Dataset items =

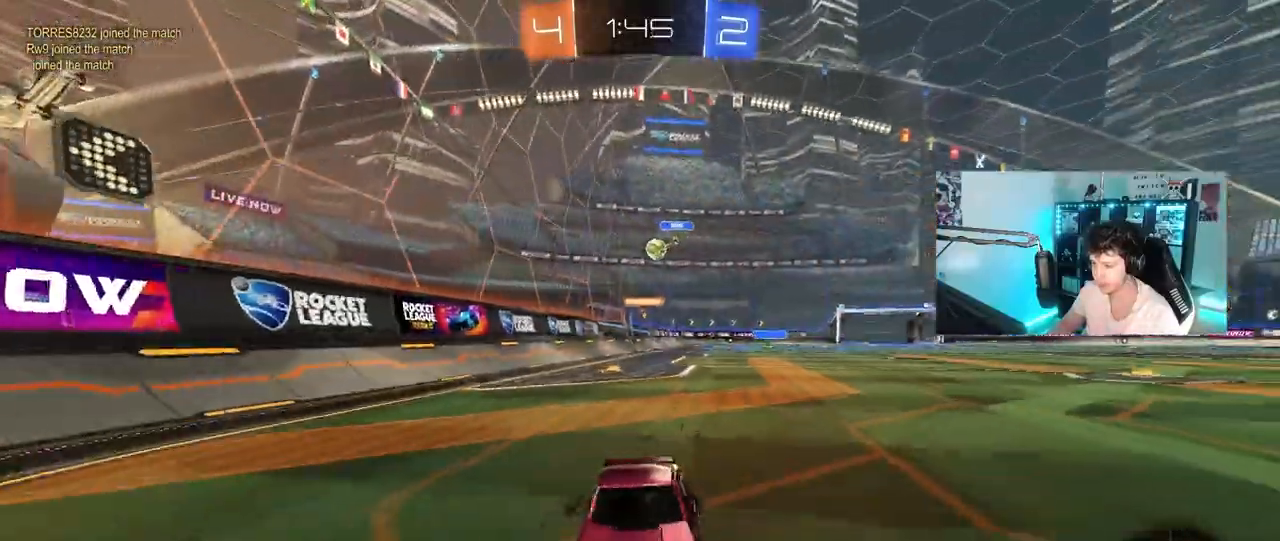
{"keys": ["a", "w"], "mouse": [], "mouse_move": "still", "events": []}
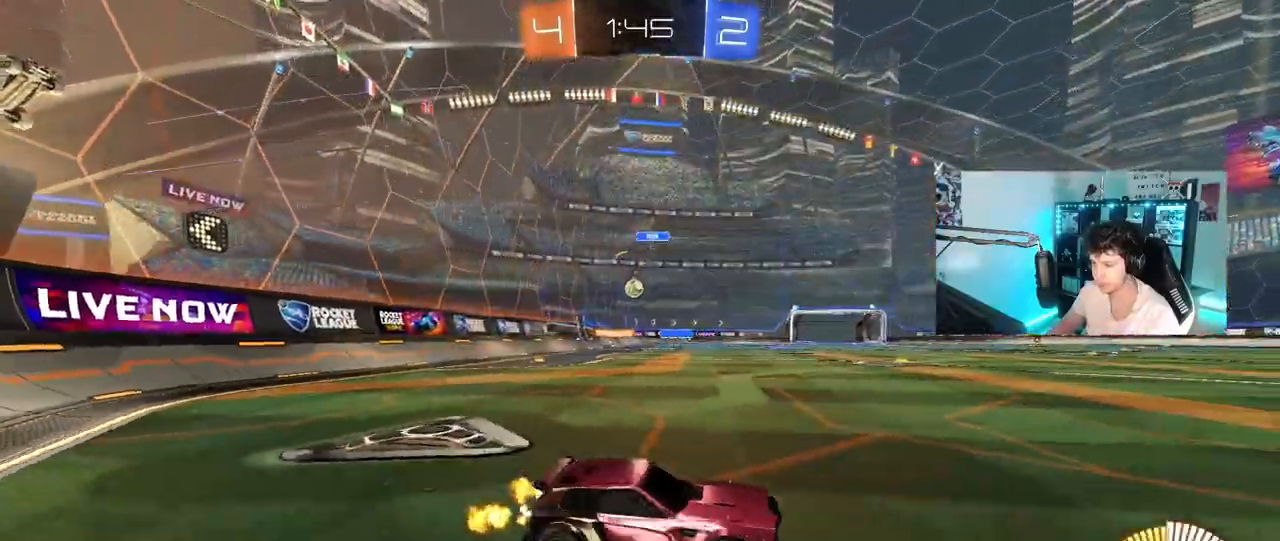
{"keys": ["a"], "mouse": [], "mouse_move": "still", "events": [[17, "a", "up"], [117, "d", "down"], [150, "shift", "down"], [150, "w", "up"], [200, "d", "up"], [250, "shift", "up"], [483, "a", "down"]]}
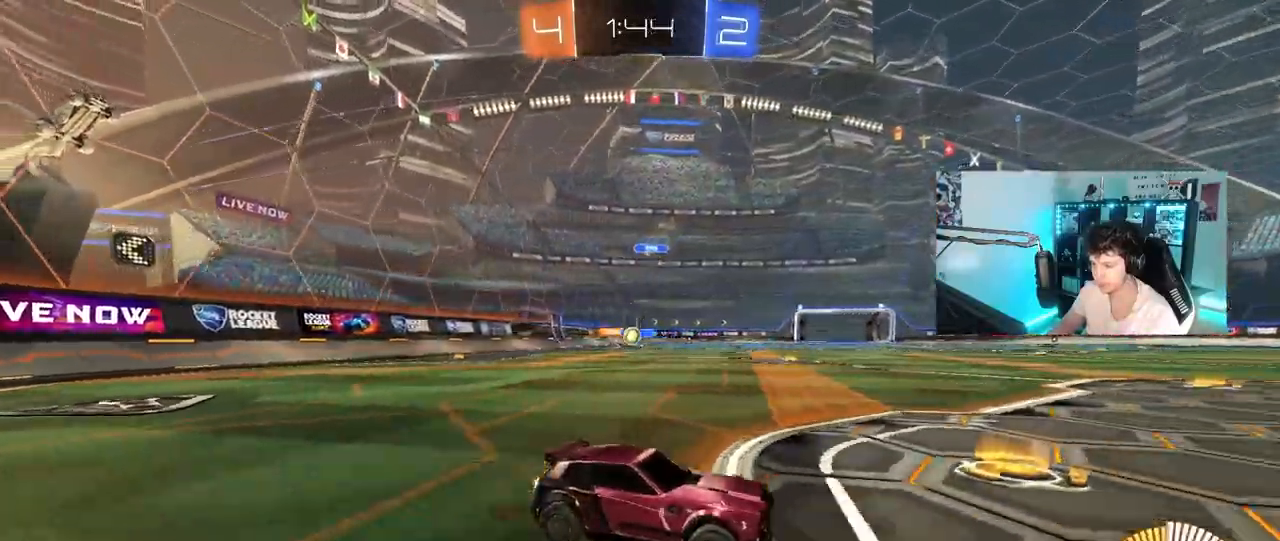
{"keys": ["w"], "mouse": ["left"], "mouse_move": "still", "events": [[167, "s", "down"], [317, "a", "up"], [317, "s", "up"], [400, "mouse_left", "down"], [400, "w", "down"]]}
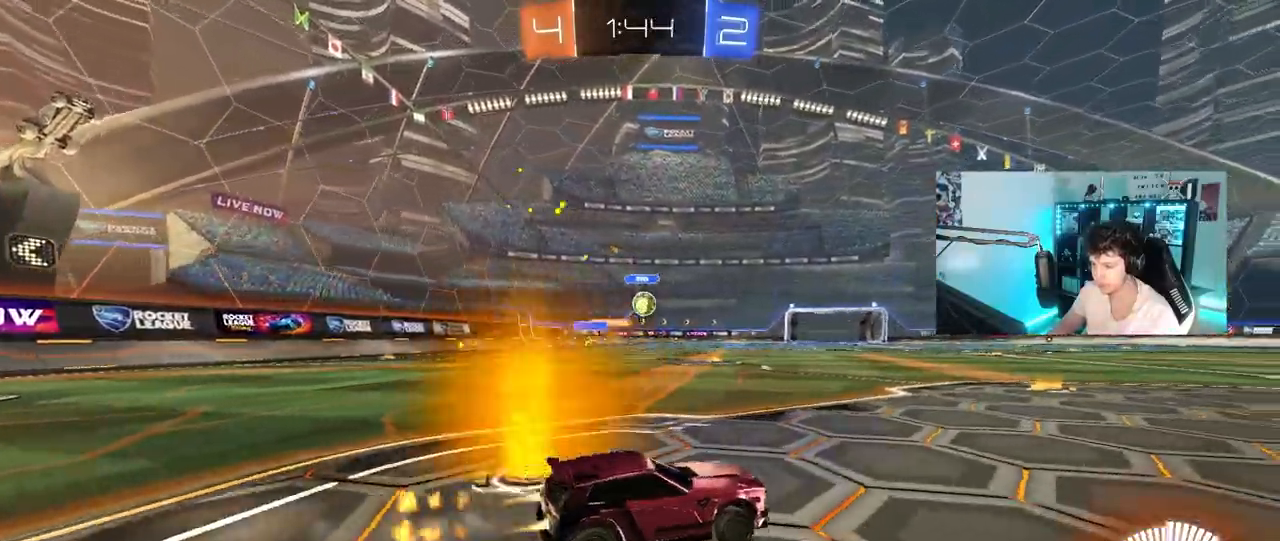
{"keys": [], "mouse": ["right"], "mouse_move": "up", "events": [[50, "a", "down"], [100, "a", "up"], [133, "mouse_right", "down"], [133, "w", "up"], [183, "a", "down"], [233, "mouse_left", "up"], [233, "s", "down"], [333, "a", "up"], [367, "mouse_right", "up"], [367, "s", "up"], [400, "mouse_right", "down"]]}
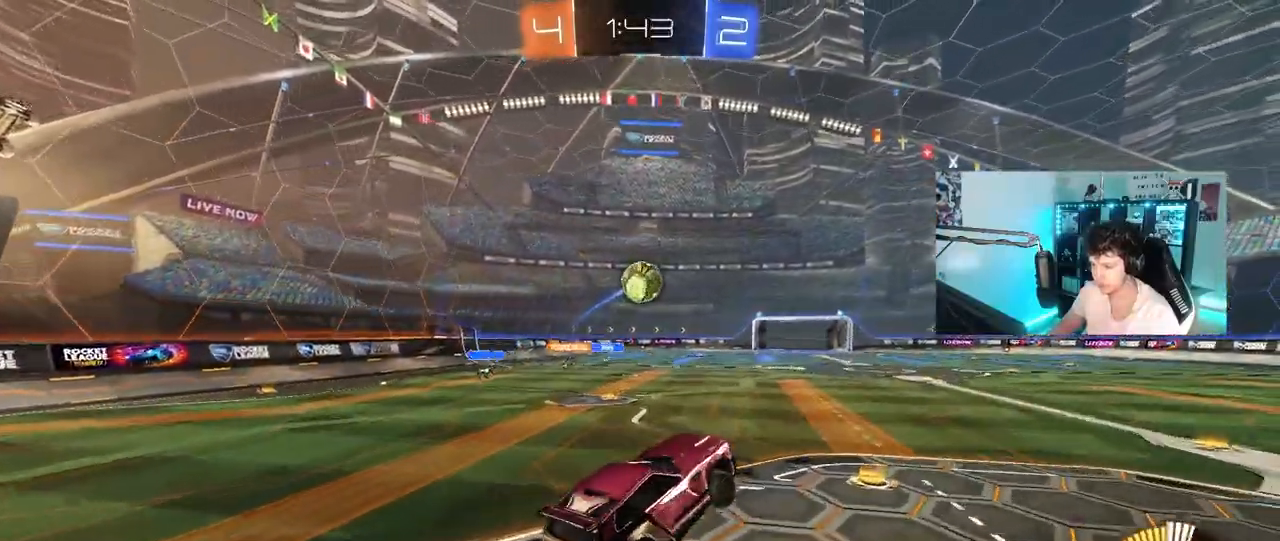
{"keys": ["d", "s", "shift"], "mouse": ["left"], "mouse_move": "down", "events": [[17, "mouse_right", "up"], [67, "a", "down"], [200, "a", "up"], [200, "d", "down"], [300, "mouse_left", "down"], [300, "shift", "down"], [300, "w", "down"], [383, "w", "up"], [483, "s", "down"]]}
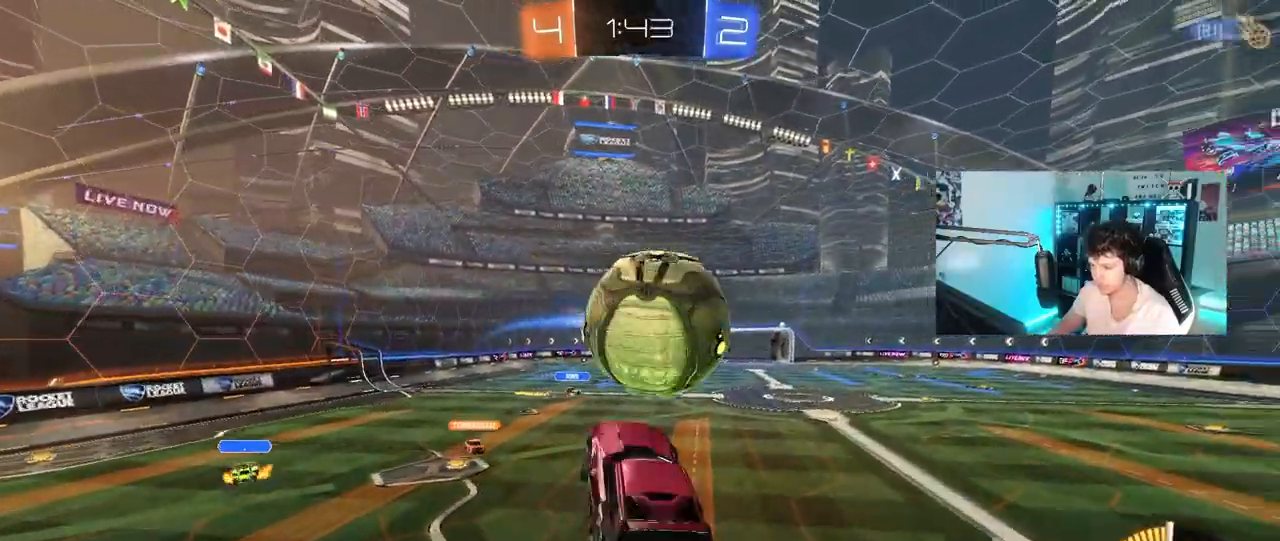
{"keys": ["d", "shift", "w"], "mouse": ["left"], "mouse_move": "still", "events": [[317, "s", "up"], [450, "w", "down"]]}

To do = Drop the images; return the entries above exactly as they appear.

Response =
{"keys": ["a", "w"], "mouse": [], "mouse_move": "still", "events": []}
{"keys": ["a"], "mouse": [], "mouse_move": "still", "events": [[17, "a", "up"], [117, "d", "down"], [150, "shift", "down"], [150, "w", "up"], [200, "d", "up"], [250, "shift", "up"], [483, "a", "down"]]}
{"keys": ["w"], "mouse": ["left"], "mouse_move": "still", "events": [[167, "s", "down"], [317, "a", "up"], [317, "s", "up"], [400, "mouse_left", "down"], [400, "w", "down"]]}
{"keys": [], "mouse": ["right"], "mouse_move": "up", "events": [[50, "a", "down"], [100, "a", "up"], [133, "mouse_right", "down"], [133, "w", "up"], [183, "a", "down"], [233, "mouse_left", "up"], [233, "s", "down"], [333, "a", "up"], [367, "mouse_right", "up"], [367, "s", "up"], [400, "mouse_right", "down"]]}
{"keys": ["d", "s", "shift"], "mouse": ["left"], "mouse_move": "down", "events": [[17, "mouse_right", "up"], [67, "a", "down"], [200, "a", "up"], [200, "d", "down"], [300, "mouse_left", "down"], [300, "shift", "down"], [300, "w", "down"], [383, "w", "up"], [483, "s", "down"]]}
{"keys": ["d", "shift", "w"], "mouse": ["left"], "mouse_move": "still", "events": [[317, "s", "up"], [450, "w", "down"]]}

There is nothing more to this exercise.